### DEINE AUFGABE
Erkläre mithilfe des Textauszugs über das Träumen, warum wir auf der Hut sein sollten, wenn selbst der Jugend der „Möglichkeitssinn“ abhandenkommt.

### AUSGEWÄHLTER TEXTAUSZUG
========

Auch gesellschaftlich scheint es nicht gut bestellt zu sein um das grenzüberschreitende Denken: Offenbar verlernen wir in dem Maße, wie wir die Welt hinnehmen, auch zu träumen – als wären Krieg, Ungerechtigkeit und Elend Naturgesetze. So führte die Wochenzeitung Die Zeit vor einigen Jahren ein Gespräch mit Studenten. Gefragt nach den Träumen, die die jungen Menschen bewegten, sagten diese: „Keine Träume, keine Idole.“ Wo selbst der Jugend der „Möglichkeitssinn“ (R. Musil) abhanden kommt, sollten wir auf der Hut sein, denn einer Gesellschaft ohne jugendlichen Sturm und Drang, ohne Empörung und Revolte, droht die Zukunft abhanden zu kommen.

========

### EXTRAHIERTE EINTRÄGE

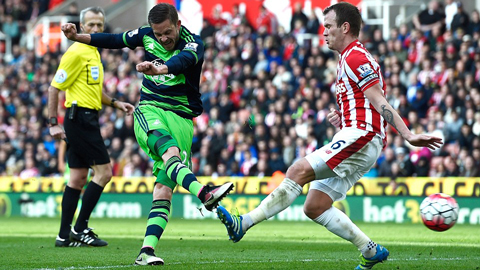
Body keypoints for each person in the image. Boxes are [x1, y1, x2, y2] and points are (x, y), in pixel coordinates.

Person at [216, 2, 443, 270]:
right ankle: (370, 251)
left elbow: (380, 101)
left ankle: (244, 223)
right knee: (315, 205)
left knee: (297, 170)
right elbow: (365, 102)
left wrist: (407, 134)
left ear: (345, 28)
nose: (324, 33)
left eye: (329, 27)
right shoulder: (348, 58)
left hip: (363, 135)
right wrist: (344, 118)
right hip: (359, 134)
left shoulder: (355, 57)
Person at [60, 3, 234, 265]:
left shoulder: (194, 43)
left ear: (177, 24)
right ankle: (205, 193)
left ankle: (146, 251)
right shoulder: (146, 34)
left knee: (164, 190)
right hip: (151, 111)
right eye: (158, 33)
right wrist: (77, 37)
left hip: (183, 120)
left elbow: (181, 61)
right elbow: (114, 39)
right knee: (170, 154)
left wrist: (160, 68)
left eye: (167, 32)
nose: (162, 38)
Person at [48, 6, 135, 248]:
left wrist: (117, 103)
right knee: (105, 173)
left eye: (99, 25)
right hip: (80, 120)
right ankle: (80, 228)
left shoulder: (93, 51)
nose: (96, 29)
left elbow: (94, 91)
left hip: (85, 117)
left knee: (76, 178)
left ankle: (63, 236)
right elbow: (54, 88)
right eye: (91, 25)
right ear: (82, 26)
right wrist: (53, 123)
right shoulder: (77, 52)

========

### ERGEBNIS
Einer Gesellschaft ohne jugendlichen Sturm und Drang, ohne Empörung und Revolte droht die Zukunft abhandenzukommen. Verliert also selbst die Jugend den Möglichkeitssinn, ist die Zukunft der Gesellschaft in Gefahr.